# Happy Birthday Dark Knight!



## knight1fox3 (Feb 18, 2017)

Hope you can take a night off from being a watchful protector to enjoy a few CABs! :thumbs:

:multiplespotting: :happybday:


----------



## matt267 PE (Feb 18, 2017)

Happy birthday DK!


----------



## Ken PE 3.1 (Feb 18, 2017)

Happy Birthday


----------



## blybrook PE (Feb 18, 2017)

Happy birthday DK! Watch for them Gators!


----------



## kevo_55 (Feb 18, 2017)

Happy birthday!!


----------



## P-E (Feb 18, 2017)

DK. Happy Birthday!!   :beerchug:


----------



## maryannette (Feb 18, 2017)

Happy, happy birthday, DK!!! I hope it has been a wonderful day.


----------



## thekzieg (Feb 19, 2017)

Happy birthday!!


----------



## MA_PE (Feb 19, 2017)

Happy bday DK.  I hope it's a great one.


----------



## Wolverine (Feb 19, 2017)




----------



## Flyer_PE (Feb 20, 2017)

Happy belated!


----------



## Dark Knight (Feb 20, 2017)

Bittersweet day for sure. Such is life. Had a great weekend and a broken finger to prove it.  :B

Was playing a softball tournament with my 50+ team.
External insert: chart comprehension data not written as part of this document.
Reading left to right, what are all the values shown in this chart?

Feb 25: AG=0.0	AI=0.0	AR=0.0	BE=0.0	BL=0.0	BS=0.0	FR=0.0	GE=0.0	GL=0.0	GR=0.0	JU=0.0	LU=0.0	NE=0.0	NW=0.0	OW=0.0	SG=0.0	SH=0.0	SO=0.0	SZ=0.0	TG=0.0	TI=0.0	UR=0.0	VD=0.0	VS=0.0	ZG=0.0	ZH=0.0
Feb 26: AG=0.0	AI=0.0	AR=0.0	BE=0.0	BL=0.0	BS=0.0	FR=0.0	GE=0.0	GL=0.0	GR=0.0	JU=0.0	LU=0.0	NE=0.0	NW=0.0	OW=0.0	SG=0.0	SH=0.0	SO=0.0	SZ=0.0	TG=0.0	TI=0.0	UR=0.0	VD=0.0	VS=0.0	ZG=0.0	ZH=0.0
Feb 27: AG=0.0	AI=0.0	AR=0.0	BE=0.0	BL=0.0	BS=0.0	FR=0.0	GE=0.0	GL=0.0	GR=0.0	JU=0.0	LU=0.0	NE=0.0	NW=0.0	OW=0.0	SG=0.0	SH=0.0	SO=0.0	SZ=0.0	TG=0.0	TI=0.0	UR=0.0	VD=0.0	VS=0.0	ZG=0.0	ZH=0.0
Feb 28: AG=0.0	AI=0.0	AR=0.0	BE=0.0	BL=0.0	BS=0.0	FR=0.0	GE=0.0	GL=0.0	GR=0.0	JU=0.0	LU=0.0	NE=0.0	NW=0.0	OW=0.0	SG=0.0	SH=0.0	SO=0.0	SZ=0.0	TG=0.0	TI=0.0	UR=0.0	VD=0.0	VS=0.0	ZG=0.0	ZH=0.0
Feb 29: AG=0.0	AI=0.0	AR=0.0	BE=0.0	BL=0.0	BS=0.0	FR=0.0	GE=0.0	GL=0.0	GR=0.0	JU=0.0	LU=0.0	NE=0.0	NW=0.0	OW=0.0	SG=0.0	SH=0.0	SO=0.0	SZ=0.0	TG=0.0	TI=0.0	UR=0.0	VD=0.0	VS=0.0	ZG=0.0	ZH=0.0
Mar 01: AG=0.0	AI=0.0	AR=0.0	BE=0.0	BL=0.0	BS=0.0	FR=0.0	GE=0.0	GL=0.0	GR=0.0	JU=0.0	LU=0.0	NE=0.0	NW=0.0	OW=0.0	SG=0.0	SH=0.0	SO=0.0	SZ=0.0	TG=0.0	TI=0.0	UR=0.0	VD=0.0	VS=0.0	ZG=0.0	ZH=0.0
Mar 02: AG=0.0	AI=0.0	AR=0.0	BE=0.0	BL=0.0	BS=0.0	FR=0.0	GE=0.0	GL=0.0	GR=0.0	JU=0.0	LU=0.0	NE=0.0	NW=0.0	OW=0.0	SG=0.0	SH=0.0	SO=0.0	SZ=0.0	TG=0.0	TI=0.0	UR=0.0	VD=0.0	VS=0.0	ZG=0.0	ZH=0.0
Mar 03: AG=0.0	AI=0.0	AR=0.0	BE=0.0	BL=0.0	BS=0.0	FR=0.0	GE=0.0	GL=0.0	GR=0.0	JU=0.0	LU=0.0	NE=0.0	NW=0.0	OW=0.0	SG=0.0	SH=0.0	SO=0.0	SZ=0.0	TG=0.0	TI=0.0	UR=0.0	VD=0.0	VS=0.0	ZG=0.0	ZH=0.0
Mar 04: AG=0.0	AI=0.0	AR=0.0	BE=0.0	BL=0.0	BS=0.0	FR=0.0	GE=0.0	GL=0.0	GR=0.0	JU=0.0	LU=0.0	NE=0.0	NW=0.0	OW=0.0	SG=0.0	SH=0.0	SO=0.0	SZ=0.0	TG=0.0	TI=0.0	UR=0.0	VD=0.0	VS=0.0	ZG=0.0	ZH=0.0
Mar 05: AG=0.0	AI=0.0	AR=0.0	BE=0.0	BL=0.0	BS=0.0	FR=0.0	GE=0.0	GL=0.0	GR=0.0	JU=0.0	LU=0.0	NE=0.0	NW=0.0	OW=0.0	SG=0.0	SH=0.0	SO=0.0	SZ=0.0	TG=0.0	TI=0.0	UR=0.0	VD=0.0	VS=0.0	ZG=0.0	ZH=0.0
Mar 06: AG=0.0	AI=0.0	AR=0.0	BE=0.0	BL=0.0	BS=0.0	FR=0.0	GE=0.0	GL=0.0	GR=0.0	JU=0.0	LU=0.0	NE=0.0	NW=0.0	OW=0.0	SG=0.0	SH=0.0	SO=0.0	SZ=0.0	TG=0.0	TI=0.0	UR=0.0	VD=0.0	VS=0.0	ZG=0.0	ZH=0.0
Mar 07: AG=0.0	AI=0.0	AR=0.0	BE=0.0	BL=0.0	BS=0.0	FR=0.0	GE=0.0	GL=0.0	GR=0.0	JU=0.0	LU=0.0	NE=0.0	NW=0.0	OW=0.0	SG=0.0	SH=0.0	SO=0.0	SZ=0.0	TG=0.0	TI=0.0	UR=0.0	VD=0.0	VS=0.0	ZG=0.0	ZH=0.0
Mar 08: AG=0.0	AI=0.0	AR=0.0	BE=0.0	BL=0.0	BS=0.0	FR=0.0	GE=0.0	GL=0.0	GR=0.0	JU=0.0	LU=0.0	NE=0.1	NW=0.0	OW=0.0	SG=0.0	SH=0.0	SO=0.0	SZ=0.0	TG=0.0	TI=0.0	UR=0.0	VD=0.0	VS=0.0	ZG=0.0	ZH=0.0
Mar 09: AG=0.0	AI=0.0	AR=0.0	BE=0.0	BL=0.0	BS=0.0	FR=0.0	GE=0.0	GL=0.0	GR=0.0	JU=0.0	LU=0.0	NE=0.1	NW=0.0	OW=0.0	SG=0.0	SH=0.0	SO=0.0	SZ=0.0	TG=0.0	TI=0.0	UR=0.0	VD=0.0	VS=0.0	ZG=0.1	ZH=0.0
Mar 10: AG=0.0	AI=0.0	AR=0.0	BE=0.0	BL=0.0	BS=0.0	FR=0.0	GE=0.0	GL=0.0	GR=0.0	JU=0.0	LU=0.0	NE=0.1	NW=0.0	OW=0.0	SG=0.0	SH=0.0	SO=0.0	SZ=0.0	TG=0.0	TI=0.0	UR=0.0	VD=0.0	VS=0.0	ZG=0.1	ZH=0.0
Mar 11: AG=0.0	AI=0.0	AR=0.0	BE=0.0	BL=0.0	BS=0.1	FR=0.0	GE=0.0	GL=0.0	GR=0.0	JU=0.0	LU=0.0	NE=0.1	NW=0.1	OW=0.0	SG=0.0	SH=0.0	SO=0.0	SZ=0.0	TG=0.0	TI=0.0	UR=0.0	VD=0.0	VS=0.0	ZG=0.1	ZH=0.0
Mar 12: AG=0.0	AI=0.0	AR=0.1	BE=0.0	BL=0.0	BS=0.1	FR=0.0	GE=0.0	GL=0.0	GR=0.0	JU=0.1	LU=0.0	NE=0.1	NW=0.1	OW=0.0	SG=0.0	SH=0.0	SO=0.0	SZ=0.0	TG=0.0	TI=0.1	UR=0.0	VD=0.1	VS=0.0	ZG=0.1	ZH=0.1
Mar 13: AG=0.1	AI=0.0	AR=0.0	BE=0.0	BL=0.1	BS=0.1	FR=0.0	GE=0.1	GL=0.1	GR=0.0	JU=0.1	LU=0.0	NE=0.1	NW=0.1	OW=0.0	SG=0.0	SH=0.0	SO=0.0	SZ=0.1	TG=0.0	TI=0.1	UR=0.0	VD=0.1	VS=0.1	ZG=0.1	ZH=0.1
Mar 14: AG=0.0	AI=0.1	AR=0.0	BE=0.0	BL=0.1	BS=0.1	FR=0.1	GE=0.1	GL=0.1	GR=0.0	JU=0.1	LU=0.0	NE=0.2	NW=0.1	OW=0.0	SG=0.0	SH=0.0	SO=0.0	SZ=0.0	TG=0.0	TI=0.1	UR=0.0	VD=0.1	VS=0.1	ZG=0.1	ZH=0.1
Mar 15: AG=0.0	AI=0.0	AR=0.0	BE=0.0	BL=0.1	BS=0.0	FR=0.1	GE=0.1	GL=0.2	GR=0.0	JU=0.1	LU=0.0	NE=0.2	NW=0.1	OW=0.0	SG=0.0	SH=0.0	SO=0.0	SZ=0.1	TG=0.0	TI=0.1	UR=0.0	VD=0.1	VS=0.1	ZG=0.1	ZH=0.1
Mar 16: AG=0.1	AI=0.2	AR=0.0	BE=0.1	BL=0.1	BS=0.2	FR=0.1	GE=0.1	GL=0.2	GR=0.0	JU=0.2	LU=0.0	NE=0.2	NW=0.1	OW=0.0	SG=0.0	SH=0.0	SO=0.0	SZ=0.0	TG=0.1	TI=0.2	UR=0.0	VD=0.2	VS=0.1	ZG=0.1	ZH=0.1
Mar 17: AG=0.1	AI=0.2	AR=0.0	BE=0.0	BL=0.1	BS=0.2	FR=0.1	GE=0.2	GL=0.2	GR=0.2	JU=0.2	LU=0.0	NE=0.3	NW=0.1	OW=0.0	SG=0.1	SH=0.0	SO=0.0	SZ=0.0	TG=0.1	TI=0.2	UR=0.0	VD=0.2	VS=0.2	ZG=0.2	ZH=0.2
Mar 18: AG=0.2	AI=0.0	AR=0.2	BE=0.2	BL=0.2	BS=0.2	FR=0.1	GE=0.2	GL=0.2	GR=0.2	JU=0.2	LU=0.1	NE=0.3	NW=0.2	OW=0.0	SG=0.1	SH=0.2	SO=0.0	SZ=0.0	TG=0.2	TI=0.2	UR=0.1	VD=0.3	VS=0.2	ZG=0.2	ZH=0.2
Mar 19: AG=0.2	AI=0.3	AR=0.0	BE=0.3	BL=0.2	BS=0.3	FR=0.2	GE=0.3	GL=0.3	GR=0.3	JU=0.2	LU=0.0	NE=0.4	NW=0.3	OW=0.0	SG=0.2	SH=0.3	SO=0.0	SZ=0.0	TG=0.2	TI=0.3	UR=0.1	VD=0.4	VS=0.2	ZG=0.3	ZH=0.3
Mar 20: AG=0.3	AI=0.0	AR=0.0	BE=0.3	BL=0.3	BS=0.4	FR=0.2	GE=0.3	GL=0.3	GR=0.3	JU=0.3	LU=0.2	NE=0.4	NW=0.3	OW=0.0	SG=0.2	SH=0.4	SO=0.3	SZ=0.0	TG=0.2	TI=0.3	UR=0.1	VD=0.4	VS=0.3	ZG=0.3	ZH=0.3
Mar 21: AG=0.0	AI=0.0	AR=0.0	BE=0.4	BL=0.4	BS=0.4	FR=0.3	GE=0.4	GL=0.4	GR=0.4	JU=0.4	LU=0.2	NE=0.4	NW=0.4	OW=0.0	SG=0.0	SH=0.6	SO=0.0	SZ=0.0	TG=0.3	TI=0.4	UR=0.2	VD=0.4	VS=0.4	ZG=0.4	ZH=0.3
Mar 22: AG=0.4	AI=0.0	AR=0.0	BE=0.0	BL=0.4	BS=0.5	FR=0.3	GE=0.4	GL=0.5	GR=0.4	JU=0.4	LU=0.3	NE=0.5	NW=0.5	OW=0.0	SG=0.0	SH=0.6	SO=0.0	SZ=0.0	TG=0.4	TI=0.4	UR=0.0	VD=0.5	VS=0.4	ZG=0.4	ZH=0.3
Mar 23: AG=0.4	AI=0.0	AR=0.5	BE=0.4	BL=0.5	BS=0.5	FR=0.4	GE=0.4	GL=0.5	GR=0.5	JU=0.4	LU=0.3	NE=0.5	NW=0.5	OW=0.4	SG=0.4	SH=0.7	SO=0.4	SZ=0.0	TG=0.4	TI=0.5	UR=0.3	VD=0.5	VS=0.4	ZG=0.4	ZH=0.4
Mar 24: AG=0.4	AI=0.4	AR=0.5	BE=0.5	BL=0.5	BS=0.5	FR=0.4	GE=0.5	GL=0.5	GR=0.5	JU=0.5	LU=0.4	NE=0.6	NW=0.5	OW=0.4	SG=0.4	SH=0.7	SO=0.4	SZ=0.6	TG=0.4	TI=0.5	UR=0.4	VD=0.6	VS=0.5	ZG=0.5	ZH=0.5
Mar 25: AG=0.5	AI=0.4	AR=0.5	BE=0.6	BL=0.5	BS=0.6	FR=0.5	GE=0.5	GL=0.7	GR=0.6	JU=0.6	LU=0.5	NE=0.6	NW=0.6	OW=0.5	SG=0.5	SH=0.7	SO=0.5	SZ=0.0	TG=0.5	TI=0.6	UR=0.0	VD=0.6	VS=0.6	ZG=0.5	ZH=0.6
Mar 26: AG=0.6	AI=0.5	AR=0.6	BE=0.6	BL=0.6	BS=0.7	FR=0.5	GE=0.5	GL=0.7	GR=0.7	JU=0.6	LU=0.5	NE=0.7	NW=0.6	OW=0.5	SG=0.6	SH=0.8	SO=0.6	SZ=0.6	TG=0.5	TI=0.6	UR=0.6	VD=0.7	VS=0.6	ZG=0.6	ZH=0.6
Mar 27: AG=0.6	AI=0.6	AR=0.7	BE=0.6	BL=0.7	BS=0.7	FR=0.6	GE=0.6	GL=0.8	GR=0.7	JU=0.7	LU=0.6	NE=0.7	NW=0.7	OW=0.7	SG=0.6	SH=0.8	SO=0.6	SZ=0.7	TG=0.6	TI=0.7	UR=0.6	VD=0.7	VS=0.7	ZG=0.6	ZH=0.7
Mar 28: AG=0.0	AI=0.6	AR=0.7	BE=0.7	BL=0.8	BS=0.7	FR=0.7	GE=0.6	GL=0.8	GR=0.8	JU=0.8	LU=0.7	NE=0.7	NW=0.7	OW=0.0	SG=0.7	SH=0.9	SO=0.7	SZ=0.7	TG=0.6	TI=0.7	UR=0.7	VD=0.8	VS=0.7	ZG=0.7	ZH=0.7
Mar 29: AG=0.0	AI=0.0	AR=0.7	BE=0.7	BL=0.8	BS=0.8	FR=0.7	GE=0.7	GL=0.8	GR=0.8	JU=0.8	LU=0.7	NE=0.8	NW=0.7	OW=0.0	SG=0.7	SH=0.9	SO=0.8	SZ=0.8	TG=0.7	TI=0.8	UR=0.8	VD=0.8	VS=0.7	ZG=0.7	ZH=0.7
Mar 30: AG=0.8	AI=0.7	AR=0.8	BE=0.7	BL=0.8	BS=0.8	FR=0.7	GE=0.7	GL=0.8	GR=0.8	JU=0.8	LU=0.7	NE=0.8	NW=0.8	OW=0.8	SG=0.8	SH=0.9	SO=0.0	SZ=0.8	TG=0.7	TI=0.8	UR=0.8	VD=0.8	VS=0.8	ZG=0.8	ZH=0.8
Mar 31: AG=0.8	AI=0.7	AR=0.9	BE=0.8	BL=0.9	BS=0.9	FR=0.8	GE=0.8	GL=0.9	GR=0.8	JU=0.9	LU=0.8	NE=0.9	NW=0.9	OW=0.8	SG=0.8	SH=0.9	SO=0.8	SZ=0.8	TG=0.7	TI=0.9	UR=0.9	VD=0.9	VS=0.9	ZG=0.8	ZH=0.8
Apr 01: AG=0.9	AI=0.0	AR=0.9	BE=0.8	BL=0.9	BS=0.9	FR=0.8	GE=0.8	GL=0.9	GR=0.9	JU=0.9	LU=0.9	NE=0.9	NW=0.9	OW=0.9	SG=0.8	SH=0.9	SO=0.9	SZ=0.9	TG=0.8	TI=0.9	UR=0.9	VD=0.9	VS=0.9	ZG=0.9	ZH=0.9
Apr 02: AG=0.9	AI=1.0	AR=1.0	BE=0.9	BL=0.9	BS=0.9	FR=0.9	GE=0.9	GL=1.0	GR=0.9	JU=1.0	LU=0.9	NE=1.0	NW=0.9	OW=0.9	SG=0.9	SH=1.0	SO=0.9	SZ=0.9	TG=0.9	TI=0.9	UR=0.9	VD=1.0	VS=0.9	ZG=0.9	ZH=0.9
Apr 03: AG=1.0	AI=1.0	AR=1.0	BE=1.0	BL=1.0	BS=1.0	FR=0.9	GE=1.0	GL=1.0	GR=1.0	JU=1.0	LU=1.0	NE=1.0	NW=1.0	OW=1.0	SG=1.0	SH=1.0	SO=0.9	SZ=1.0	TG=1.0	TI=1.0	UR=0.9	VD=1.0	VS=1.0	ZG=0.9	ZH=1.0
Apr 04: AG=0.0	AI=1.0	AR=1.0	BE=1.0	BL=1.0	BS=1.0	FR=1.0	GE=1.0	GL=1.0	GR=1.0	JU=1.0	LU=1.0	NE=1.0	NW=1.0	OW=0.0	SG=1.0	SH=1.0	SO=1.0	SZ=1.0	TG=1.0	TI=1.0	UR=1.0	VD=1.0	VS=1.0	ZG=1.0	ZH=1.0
Dove for a ball in the first inning of the first game and my left index finger got jammed in the ground. Hurts like H E L L. I am the team's 3B and these suckers can hit the ball really hard with those senior softball bats. Every time I fielded one shot the pain was out of range.

Iced it last night and looks less swollen today. Maybe I will survive this. Better than that....WE WON THE TOURNAMENT!!!!!!!!!!!!

Thanks for the BDay wishes!!!!!!!!!! 53 and counting. Not bad for a guy who thought that was not going to pass through his 50th.


----------



## envirotex (Feb 20, 2017)

Happy belated birthday...Hopefully, you are right-handed!


----------



## NJmike PE (Feb 20, 2017)




----------



## Ble_PE (Feb 20, 2017)

Happy belated birthday DK!! Feliz cumple amigo! :happybday:


----------



## Audi Driver P.E. (Feb 22, 2017)

And just who is remembering your birthday today? Hmmmm?  Me, that's who.


----------



## MetsFan (Feb 23, 2017)

Ooops.  Same here.  Happy belated birthday!


----------



## Supe (Feb 27, 2017)

Happy belated, DK!


----------